[Extracted material Boundary: Start]
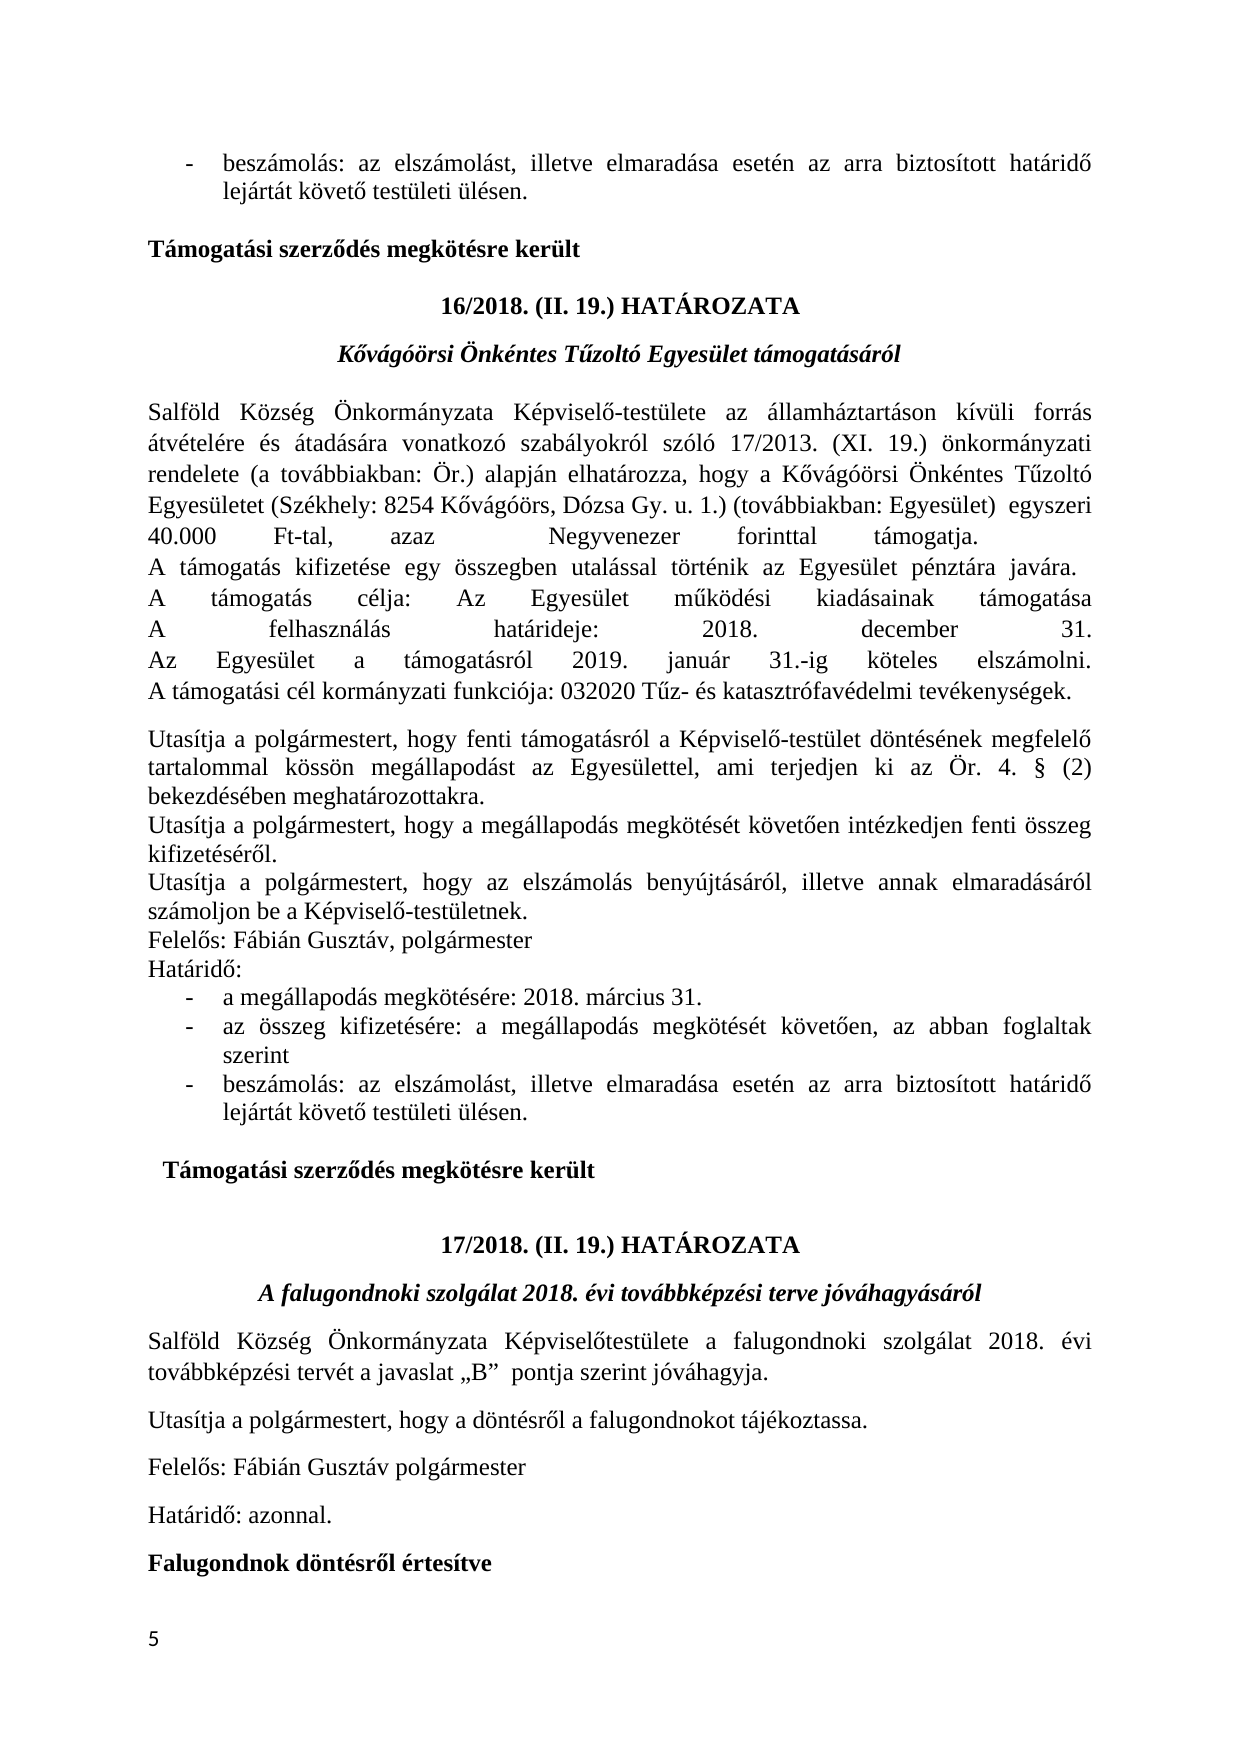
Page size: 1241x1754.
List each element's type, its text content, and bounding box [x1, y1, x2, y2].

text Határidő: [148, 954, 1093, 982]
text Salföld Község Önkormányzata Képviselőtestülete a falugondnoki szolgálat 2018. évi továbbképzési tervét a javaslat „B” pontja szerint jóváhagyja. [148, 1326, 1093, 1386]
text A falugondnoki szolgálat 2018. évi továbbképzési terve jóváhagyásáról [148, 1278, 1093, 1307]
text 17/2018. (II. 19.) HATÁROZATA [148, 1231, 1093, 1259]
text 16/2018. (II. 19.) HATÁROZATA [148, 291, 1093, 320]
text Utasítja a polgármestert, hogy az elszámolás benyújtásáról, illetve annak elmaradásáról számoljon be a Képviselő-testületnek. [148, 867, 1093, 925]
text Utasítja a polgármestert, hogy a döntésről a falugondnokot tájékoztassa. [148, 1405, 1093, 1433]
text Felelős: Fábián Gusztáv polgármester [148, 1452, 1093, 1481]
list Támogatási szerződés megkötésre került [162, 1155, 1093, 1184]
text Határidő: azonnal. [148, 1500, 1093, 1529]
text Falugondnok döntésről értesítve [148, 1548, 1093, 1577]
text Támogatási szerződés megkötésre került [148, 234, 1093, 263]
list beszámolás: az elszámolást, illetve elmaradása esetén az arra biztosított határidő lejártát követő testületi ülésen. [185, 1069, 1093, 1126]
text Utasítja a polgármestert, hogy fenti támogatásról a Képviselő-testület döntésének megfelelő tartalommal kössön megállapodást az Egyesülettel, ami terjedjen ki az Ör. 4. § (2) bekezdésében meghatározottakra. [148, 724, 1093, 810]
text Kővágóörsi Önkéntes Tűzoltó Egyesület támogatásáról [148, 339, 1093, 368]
[Extracted material Boundary: End]
- What to work on: Filtering the entries above by the word "szerződés", copy each line that matches.

- Solution:
list Támogatási szerződés megkötésre került [162, 1155, 1093, 1184]
text Támogatási szerződés megkötésre került [148, 234, 1093, 263]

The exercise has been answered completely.